Deems to be the final conditional amount subject to recovery related to a settlement, judgment, award, or other payment any statement of reimbursement amount an individual downloads from the CMS website during a specified protected period, if the settlement, judgment, award, or other payment is made during the same period. Prescribes requirements for resolution of discrepancies with a statement of reimbursement amount.
Directs the Secretary to promulgate regulations establishing a right of appeal and an appeals process with respect to any payment determination for which recovery of conditional payments is sought from an applicable primary plan.
(Sec. 202) Creates an exception to the requirement that a primary plan (and any entity receiving payment from a primary plan) reimburse the appropriate Trust Fund for any Medicare payment with respect to an item or service if the primary plan has or had a responsibility to make the payment.
Declares that this repayment requirement shall not apply with respect to any settlement, judgment, or other payment by an applicable plan arising from liability insurance (including self-insurance) and from alleged physical trauma-based incidents (excluding alleged ingestion, implantation, or exposure cases) constituting a total payment obligation to a claimant of not more than a single threshold amount calculated by the Secretary for the year involved.
Directs the Secretary to calculate and publish a single threshold amount annually according to a specified formula (excluding ongoing expenses).
Requires the Secretary to report annually to Congress on the single threshold amount for settlements, judgments, awards, or other payments for conditional payment obligations arising from liability insurance and alleged incidents, but also on the establishment and application of similar thresholds for conditional payment obligations arising from worker compensation cases and no fault insurance cases.
(Sec. 203) Changes from mandatory to discretionary the civil monetary penalty of up to $1,000 for an applicable plan that fails to comply with requirements for determining if a claimant is entitled to Medicare benefits and for submitting to the Secretary for each day of noncompliance with respect to each claimant related information by or on behalf of liability insurance (including self-insurance), no fault insurance, and workers' compensation laws and plans.

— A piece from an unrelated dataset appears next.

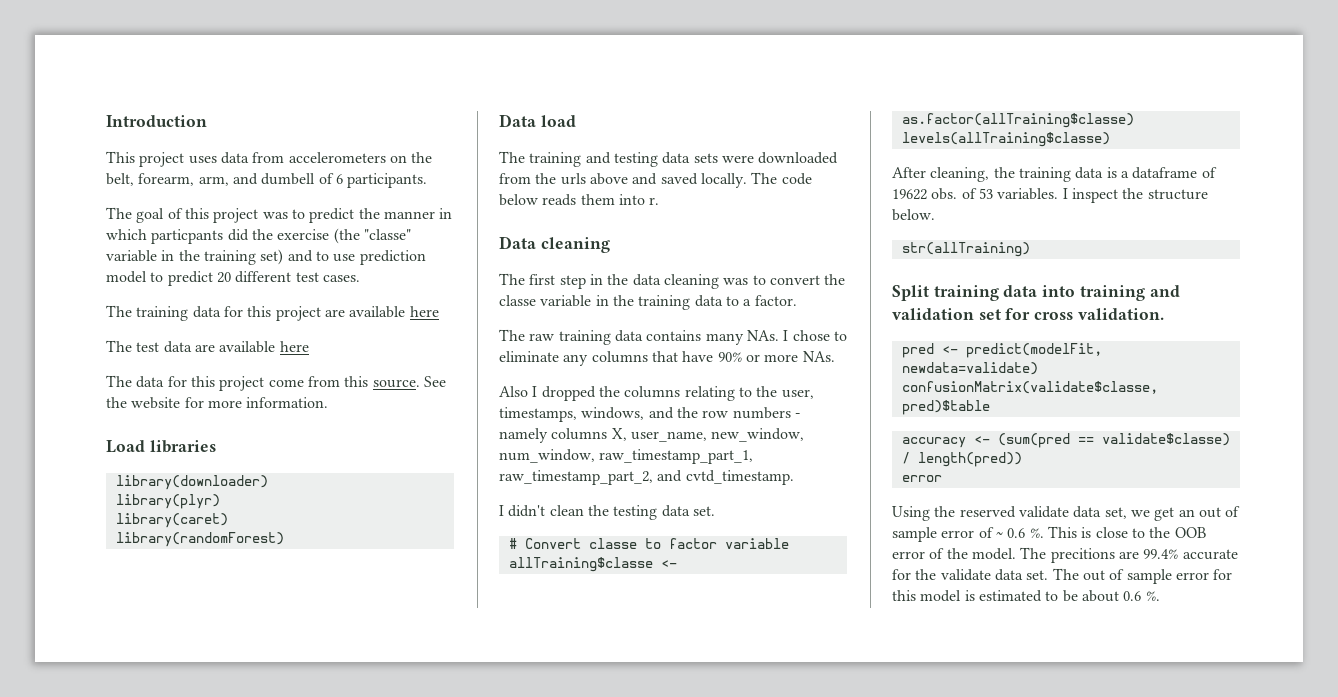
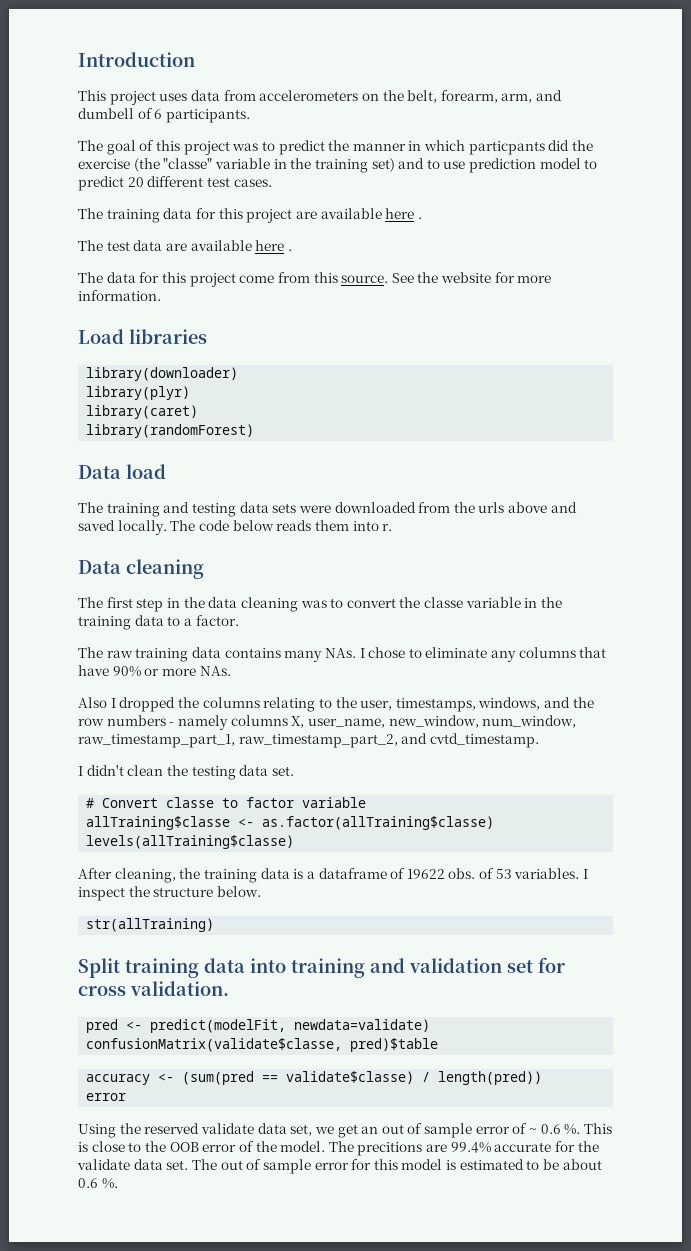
(439, 311) none -> [417,217,422,219] .
(309, 346) none -> [287,249,292,251] .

Directs the Secretary to publish a notice in the Federal Register soliciting proposals for the specification of practices for which sanctions will and will not be imposed (safe harbors). Requires the Secretary, after considering the proposals submitted, to publish in the Federal Register, for comment, proposed specified practices for which such sanctions will and will not be imposed. Requires the Secretary, after considering any public comment, to issue final rules specifying such practices.
(Sec. 204) Requires the Secretary to modify insurance information reporting requirements so that an applicable plan, in complying with them, is permitted but not required to access or report to the Secretary beneficiary Social Security account numbers or health identification claim numbers.
Requires extension of the deadline for such modification by one or more periods of up to one year each if the Secretary notifies appropriate congressional committees that the prior deadline, without an extension, threatens patient privacy or the integrity of the secondary payer program.
(Sec. 205) Sets a three-year statute of limitations on a Medicare secondary payer claim by the Secretary for reimbursement against an applicable plan that becomes a Medicare primary payer pursuant to a settlement, judgment, award, or other payment made relating to the payment owed.